Day 1 ...
“Golf course groundskeepers needed,” the ad reads. “Apply in person.” I drive over.
“You ever do any labor jobs?” the superintendent asks me, looking at my hands.
“No.”
“So what’s your story?”
My mind whirs. I’m a 40-year-old white guy grown fat and pudgy from years behind a desk. I’m taking some time out to think things over.
“I want to work outside for a change,” I tell him.
The super leads us new guys out to the first tee. The hydraulic walkmowers are blaring at full throttle. The tee’s west side drops into a ravine filled with brier bushes. The grass is slick with dew. Within minutes, I’m dripping with sweat, my calves and forearms beading with blood. Hours later, I’m exhausted – my arms shake, and my ears are ringing.
“You gonna come back tomorrow?” the super asks.
“Yes,” I answer.
Day 5 ...
Dawn is breaking out, the birds are chirping, and I’m whipping the Sand Pro in and out of the bunkers. Life is perfect. Then it happens. I sheer off one of the bolts holding the plow attachment. The super sends me on my way, muttered to himself, with instructions to rake the remaining 50 bunkers by hand without a cart.
Day 10 ...
I’m teamed with Fat Boy, an amiable college student whose gut is so big he has special permission to leave his collared shirt untucked. We’re to mow the steep slopes behind the signature 18th hole. Fat Boy leaves the steepest grades for me. My heavy three-blade walkmower shanks to the right, and before I’m done I’ve dumped the mower in the bunker three times and gouged muddy furrows into the surrounding hillside. I look up toward the clubhouse. The candy-assed golf pro is staring down at me, a cell phone pressed to his ear.
Day 15 ...
It’s 4:30 a.m. and monsooning. I phone the shop, and I’m told not to come in. I should feel glad, but I feel depressed instead.
Day 16 ...
The bunkers have been washed down to stone. Freddie and I are told to get the Workman utility truck and start scrapping silt from the drier bunkers. Freddie is another college student. His work is always half-assed and he likes to hide in the woods for an hour or so in the afternoons.
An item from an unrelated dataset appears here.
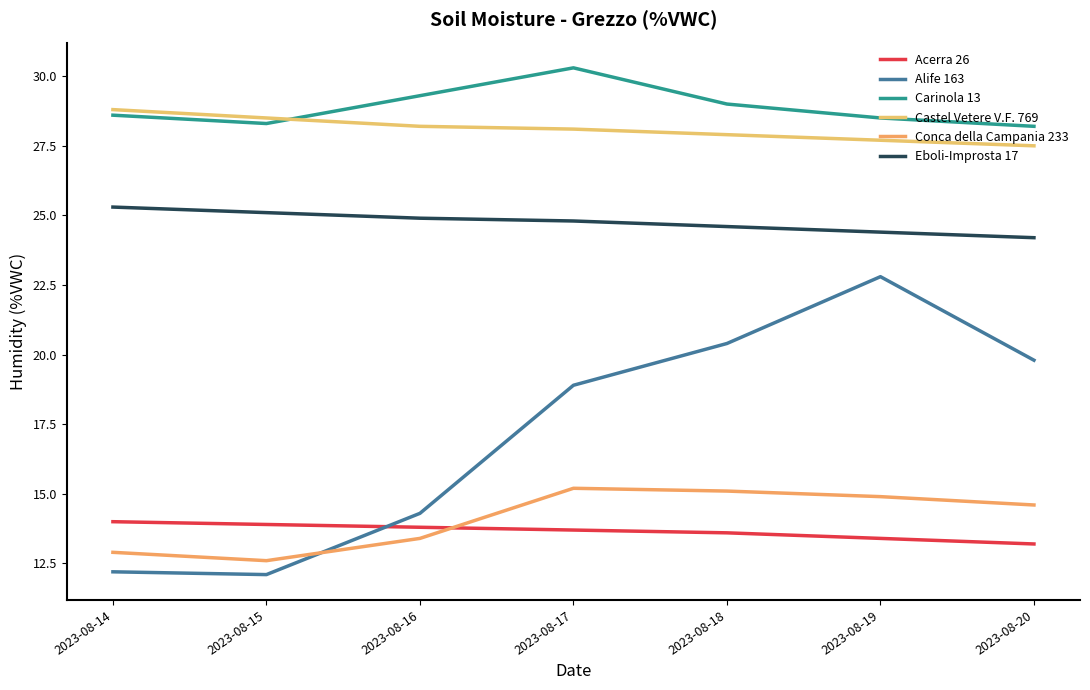

At 2023-08-16, list the series in order from largest to smallest.

Carinola 13, Castel Vetere V.F. 769, Eboli-Improsta 17, Alife 163, Acerra 26, Conca della Campania 233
“I can’t drive a stick,” I confide.
“We’ll trade off,” he says.
He drives the first nine. On the 9th hole, he foolishly parks on the steep slope behind a bunker, and the Workman slides in. It takes us 30 minutes to get it out.
“This didn’t happen,” Freddie says.
“OK,” I say.
I drive the back nine, learning how to use the clutch.
Day 17 ...
I show up in the morning, and the Workman is jacked up.
“There he is,” the mechanic yells. “The jerk who can’t drive a stick. Go out and find the drive shaft you snapped off.”
I find it on 9 where Freddie dumped the truck. I deliver it to the mechanic who gives me more heat. I take it. Freddie never looks me in the eye again.
Day 20 ...
“The biggest tournament of the year is a week from today,” the super says. “No more time off, and everybody needs to get cross-trained. Freddie, I want you to train on the greens.”
He goes down the list. Fat Boy gets tee mowing. It’s my turn: tee services.
I smell stale beer and decomposing chicken wings in the trash on 3. I have to go to the clubhouse to get water, toilet bowl cleaner, etc. The cart boys, the pros, the course marshals hang out there and see me drive up with my reeking cans of garbage, my squishy boots saturated with old ball-washer fluid and my collection of filthy towels I use to wipe bird crap off the markers and signs. They show me no respect. They yell at me if I venture inside. They move my cart. They make me beg for supplies. They know who I am. I’m the golf course geek.
Day 27 …
It’s tournament day. We report in at 5 a.m., and I’m sent to check the bathrooms. The spray tech catches me pilfering his stash of latex gloves and bawls me out. The bathroom on 3 gets hit hard during kiddy bunker clinics. The secluded one on 10 is a rendezvous point for some. The unisex on 17 is the worst: It’s where the greasy food served at the clubhouse kicks in and hits the patrons’ bowels like a bolus of Ex-Lax.
Day 30 ...
James is the course bad boy. He's drop-dead handsome and sleeps with the drink-cart girls.
“The super wrote me up when I burned out that fly mower,” he tells me.
“I’ve never been written up,” I observe.
“I’d rather be written up than laughed at.”
“Laughed at?”
“Yeah, like the time the golf pro called the super when you kept bunkering the mower on 18. The super said, ‘Well, I guess he can’t mow.’ And when you busted the Workman, the super said, ‘Well, I guess he can’t drive either.’ Before the tournament, the mechanic threatened to quit unless you were put on tee services. You’re hysterical, man.”
I quit. I just get in my car and drive away.
Day 40 ...
I’m writing this in my new cubicle at my new desk job. Every place has its geek.
“Charlie!” I yell over my shoulder. “Charlie! I need some Xeroxing done, pronto!”